The moon gripped deadly radiation, micrometorite effects, and dust, as well as Mars and exploration, and the final colony has many of the same challenges, not to mention the six-month journey required to reach the East for the next three days. This huge distance also disrupts our ability to remotely control the rovers and other teleoperated robotic systems we send to the Rever Planet due to the few minutes of communication intervals.
Potential explorers and colon settlers will also have to contend with the wide range of temperatures that exist at each destination.
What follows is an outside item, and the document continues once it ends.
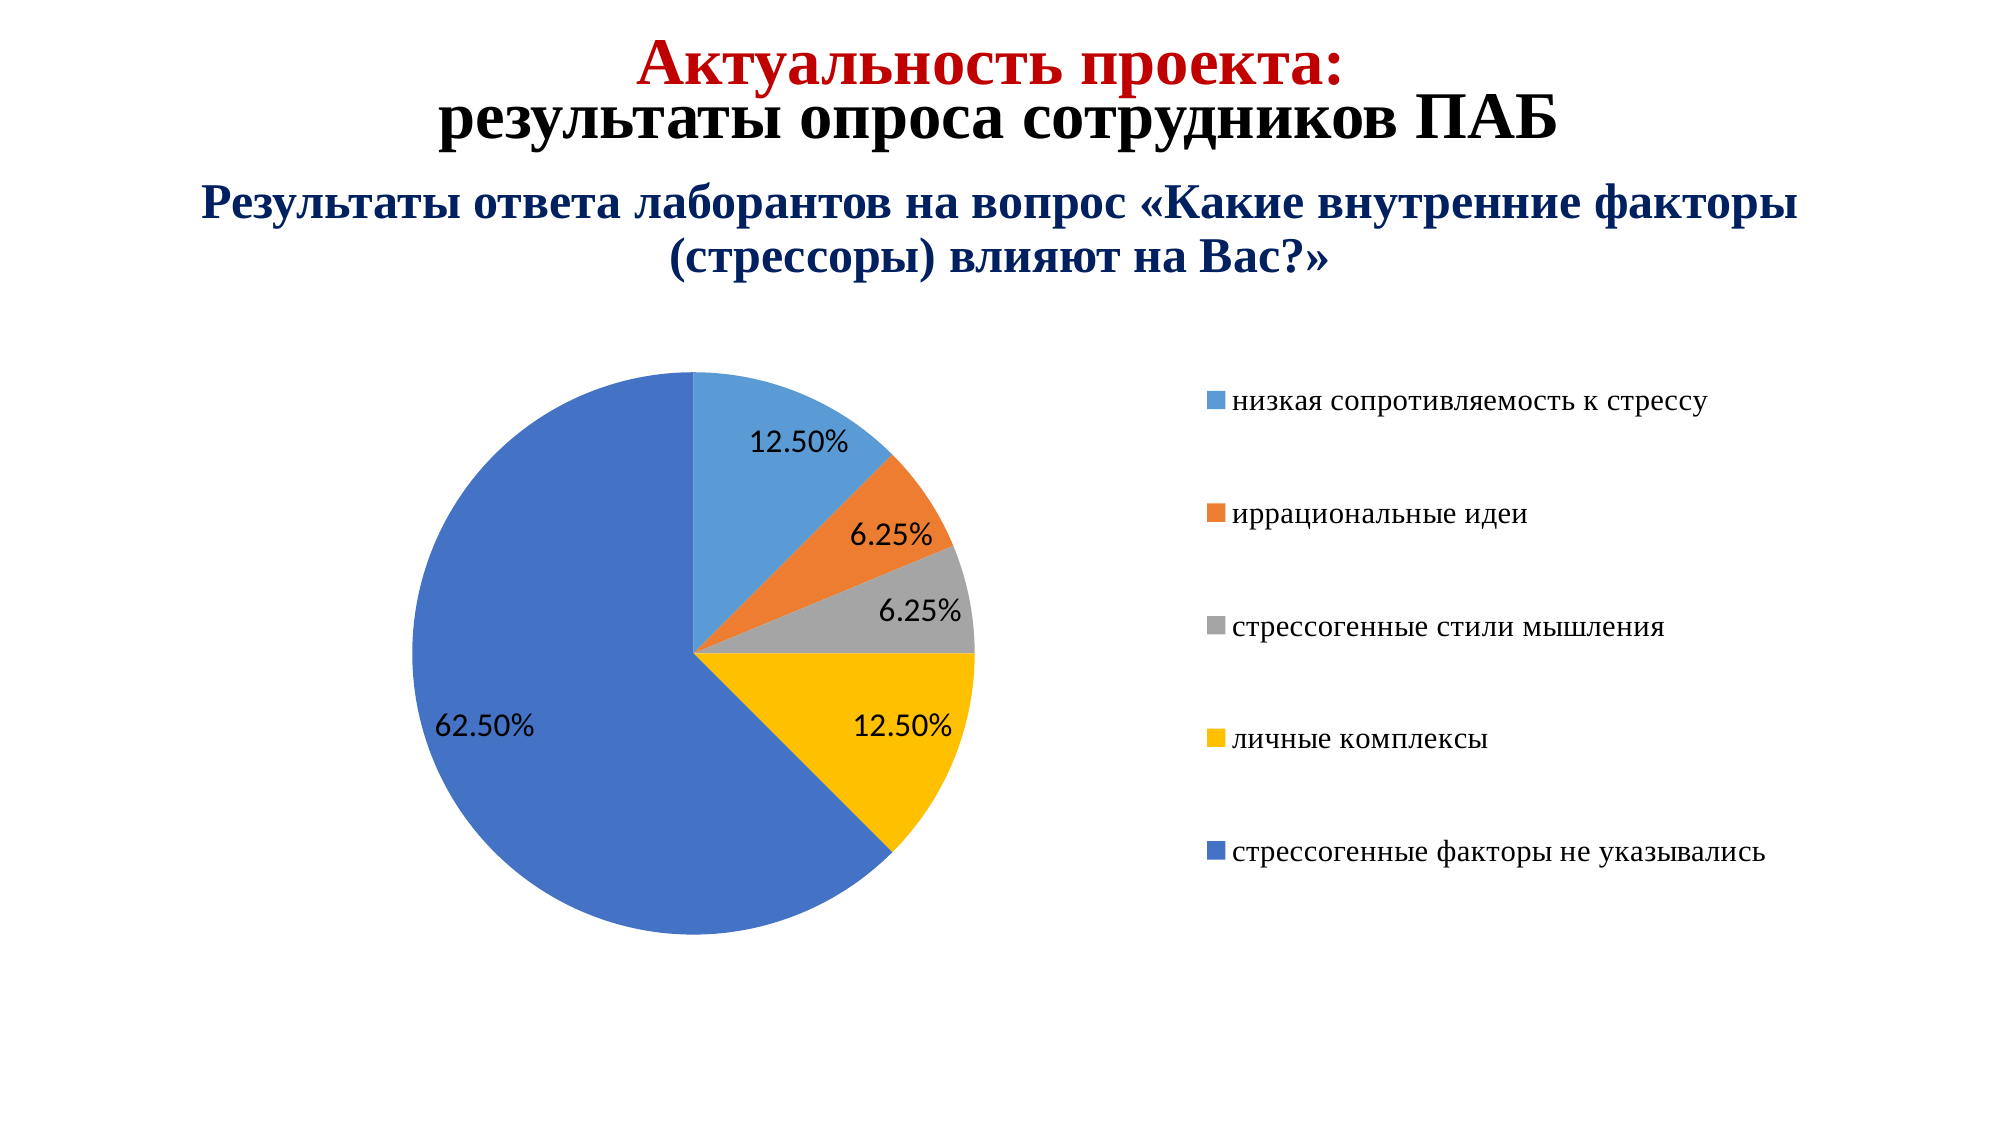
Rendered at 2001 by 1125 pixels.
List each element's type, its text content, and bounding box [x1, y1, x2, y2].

text_box Актуальность проекта: результаты опроса сотрудников ПАБ [137, 35, 1863, 160]
title Результаты ответа лаборантов на вопрос «Какие внутренние факторы (стрессоры) влияют на Вас?» [137, 160, 1863, 299]
chart [137, 299, 1863, 1014]
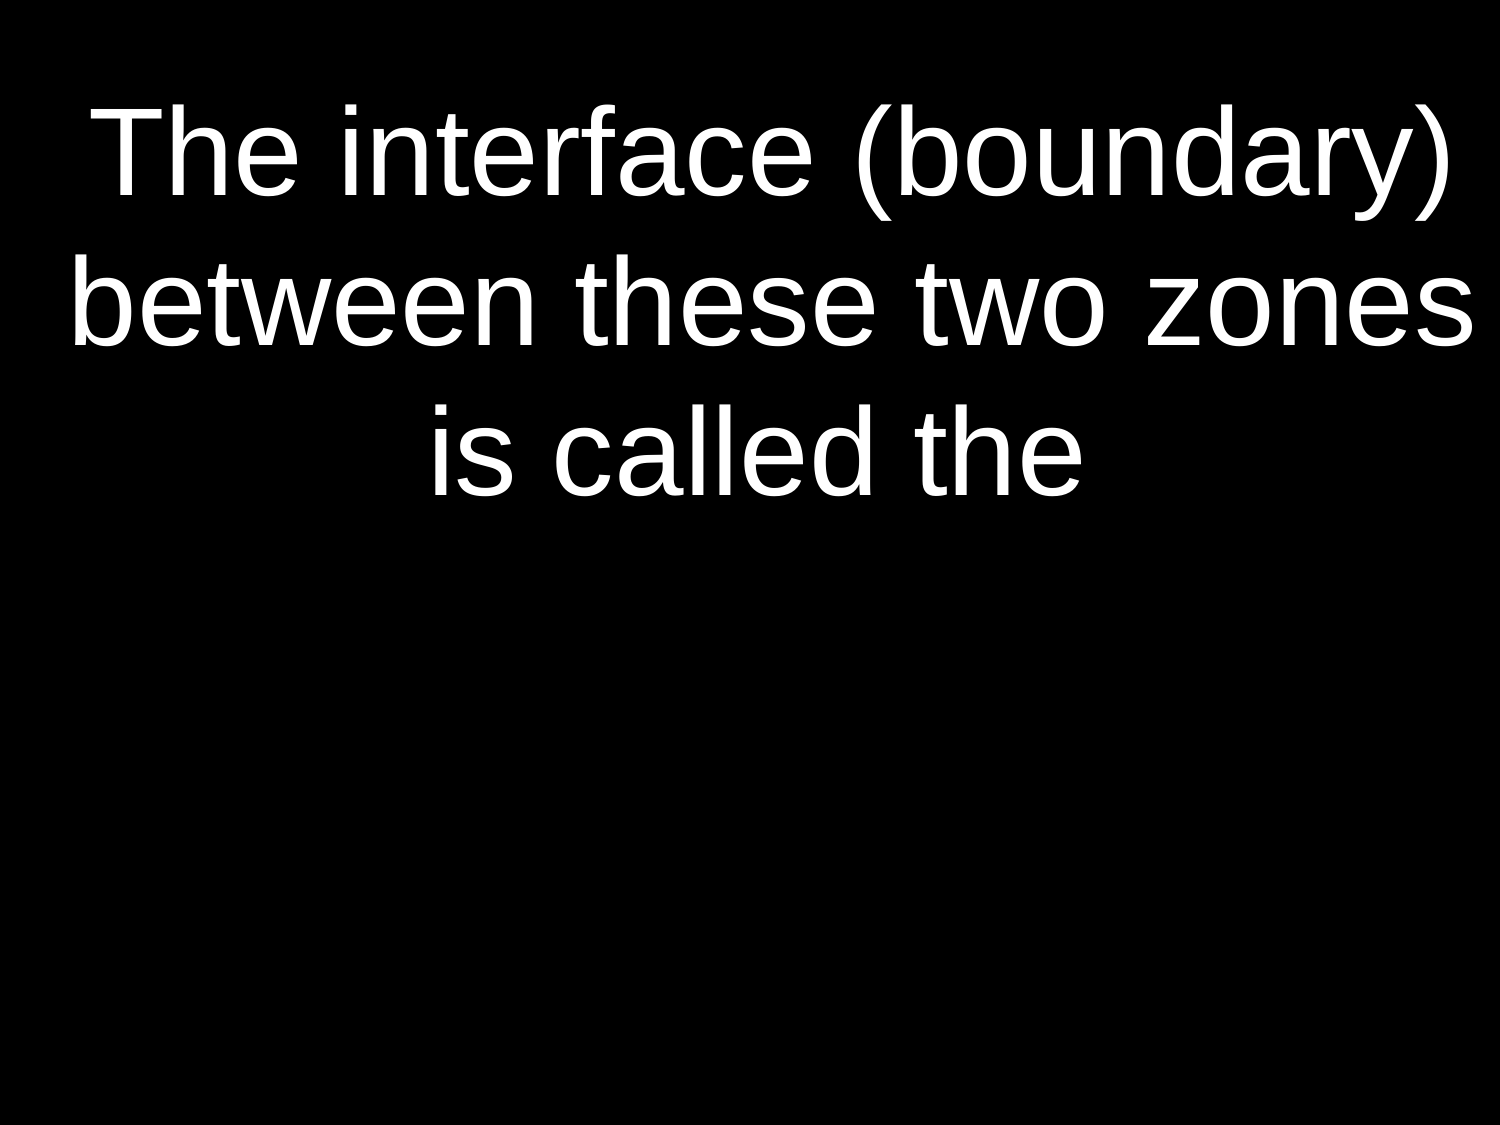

For example, the side of the Sun-Ward on the Moon may be as warm as 125 িয় C, but the shaded side may drop to -175 পড়ে C, causing intense heat pressure on the objects moving between them. Protection from galactic and solar radiation also has to factor heavily into any decision regarding stabilization on the surface. Shaded valleys and cliffside locations provide a higher degree of natural protection so we need to consider local topography carefully when choosing settlement locations. One possible solution to the radiation problem is to enclose our artificial habitat with a 3D-printed shell made of marshalian soil, mentioned during the panel, by Jassier de Casitler, Head of Design Technology and Innovation at Hazel.
In these increasingly long-term missions it will be extremely important to maintain the physical and mental health of the crew and to perform it without the help of home. “We travel more around the world,” said Beth Haley, head of the Emergency Clinic at Hepital du Valais, “the treatment models we may need and the stress on the crew will vary,” she said. Each crew member will be asked to play multiple roles during the mission, exceeding their individual characteristics.
If we manage to overcome these challenges, the rewards will be substantial. “It’s very difficult to survive in space,” Miller said in a separate panel discussion at SXSW 2021. “The good news is that we have a lot of resources in and around our solar system, compared to almost infinite resources.” We have on earth. “It includes everything from water, atmospheric gas, volatile and rare metals to the crew’s own trash waste to energy.” If you have sunlight, you can have access to energy. “Humanity has already shown that it Able to sit in some of the most unhealthy regions.With endless perseverance, research and international cooperation the stars may soon come within our reach.